COLORADO SPRINGS, Colo. — Most Wednesday afternoons Nathan Pemberton would be sitting in his third grade classroom. But that didn’t happen.
“Got suspended,” he says.
The 9-year-old was kicked out of school Tuesday after he said he stood up to a bully who was beating him up.
“One kid kicked me in the back, then punched me in the face. Then I punched him in the face, and then I got in trouble, he said.
A picture shows the red marks on his face. His parents said about once a week, he’s been coming home from West Elementary School in Colorado Springs saying he’s been bullied.
They said they are glad he finally decided enough is enough.
“Finally, yeah, we told him, if you have to, if there’s nobody else around, you do what you have to do,” his mother, Deborah Pemberton, says.
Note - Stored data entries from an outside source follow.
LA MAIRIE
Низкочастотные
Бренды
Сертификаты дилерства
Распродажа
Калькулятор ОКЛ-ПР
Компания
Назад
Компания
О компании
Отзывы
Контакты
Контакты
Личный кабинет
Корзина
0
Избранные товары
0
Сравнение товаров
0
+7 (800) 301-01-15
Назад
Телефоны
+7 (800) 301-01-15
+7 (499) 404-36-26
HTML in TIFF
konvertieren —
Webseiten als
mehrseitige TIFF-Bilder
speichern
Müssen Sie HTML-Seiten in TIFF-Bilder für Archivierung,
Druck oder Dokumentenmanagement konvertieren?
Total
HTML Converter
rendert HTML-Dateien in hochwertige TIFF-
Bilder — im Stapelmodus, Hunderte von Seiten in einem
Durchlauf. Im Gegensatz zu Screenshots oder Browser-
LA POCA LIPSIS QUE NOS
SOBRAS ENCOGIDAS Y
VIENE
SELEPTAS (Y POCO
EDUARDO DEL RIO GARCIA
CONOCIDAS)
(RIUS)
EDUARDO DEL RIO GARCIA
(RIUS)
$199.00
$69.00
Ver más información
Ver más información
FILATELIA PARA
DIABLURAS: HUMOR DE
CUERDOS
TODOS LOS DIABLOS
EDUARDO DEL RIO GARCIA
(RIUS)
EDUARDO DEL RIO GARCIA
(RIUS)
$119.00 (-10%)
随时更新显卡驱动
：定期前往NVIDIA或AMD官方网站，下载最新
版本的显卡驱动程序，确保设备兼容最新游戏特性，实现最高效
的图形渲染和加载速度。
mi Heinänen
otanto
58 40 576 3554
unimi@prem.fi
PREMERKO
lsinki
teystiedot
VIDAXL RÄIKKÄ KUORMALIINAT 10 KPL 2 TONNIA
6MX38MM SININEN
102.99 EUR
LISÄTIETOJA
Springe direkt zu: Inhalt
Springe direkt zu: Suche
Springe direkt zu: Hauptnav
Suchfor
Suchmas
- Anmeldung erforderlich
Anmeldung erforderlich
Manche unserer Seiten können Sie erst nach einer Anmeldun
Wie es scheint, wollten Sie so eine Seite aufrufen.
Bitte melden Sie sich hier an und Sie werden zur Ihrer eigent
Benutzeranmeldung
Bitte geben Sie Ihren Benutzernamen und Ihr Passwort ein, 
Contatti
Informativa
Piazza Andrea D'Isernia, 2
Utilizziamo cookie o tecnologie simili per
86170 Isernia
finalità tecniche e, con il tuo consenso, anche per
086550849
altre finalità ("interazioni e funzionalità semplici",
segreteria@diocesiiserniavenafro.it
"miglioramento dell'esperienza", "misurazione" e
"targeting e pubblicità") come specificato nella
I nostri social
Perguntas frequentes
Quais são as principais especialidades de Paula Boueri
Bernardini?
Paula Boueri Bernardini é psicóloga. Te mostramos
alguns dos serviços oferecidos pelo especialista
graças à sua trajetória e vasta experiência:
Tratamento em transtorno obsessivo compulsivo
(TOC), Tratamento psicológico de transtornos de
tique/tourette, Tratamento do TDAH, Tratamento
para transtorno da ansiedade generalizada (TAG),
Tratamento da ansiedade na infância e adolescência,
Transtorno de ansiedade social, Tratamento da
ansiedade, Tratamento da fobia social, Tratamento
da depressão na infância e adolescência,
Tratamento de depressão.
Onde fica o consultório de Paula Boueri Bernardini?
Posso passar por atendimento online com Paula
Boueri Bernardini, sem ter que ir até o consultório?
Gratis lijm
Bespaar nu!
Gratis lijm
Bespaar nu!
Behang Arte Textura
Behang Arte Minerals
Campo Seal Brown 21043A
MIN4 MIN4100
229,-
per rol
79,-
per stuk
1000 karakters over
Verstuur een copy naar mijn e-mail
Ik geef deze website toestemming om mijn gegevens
A school spokesperson told FOX31 Denver in a statement the district has a “no tolerance student discipline policy. If a student is involved in a physical altercation on school property, they are automatically suspended.”
It goes on to say, “District 11 schools employ many anti-bullying teaching techniques … and none of these methods include violence or retaliation.”
“Well the school had told us and told him as well, just walk away. Walk away, find a teacher,” says Deborah Pemberton. “Well, when those things happened, and he did find a teacher, there was hardly any repercussions.”
Since Tuesday’s fight, the family said they have been getting calls from reporters as far away as New York.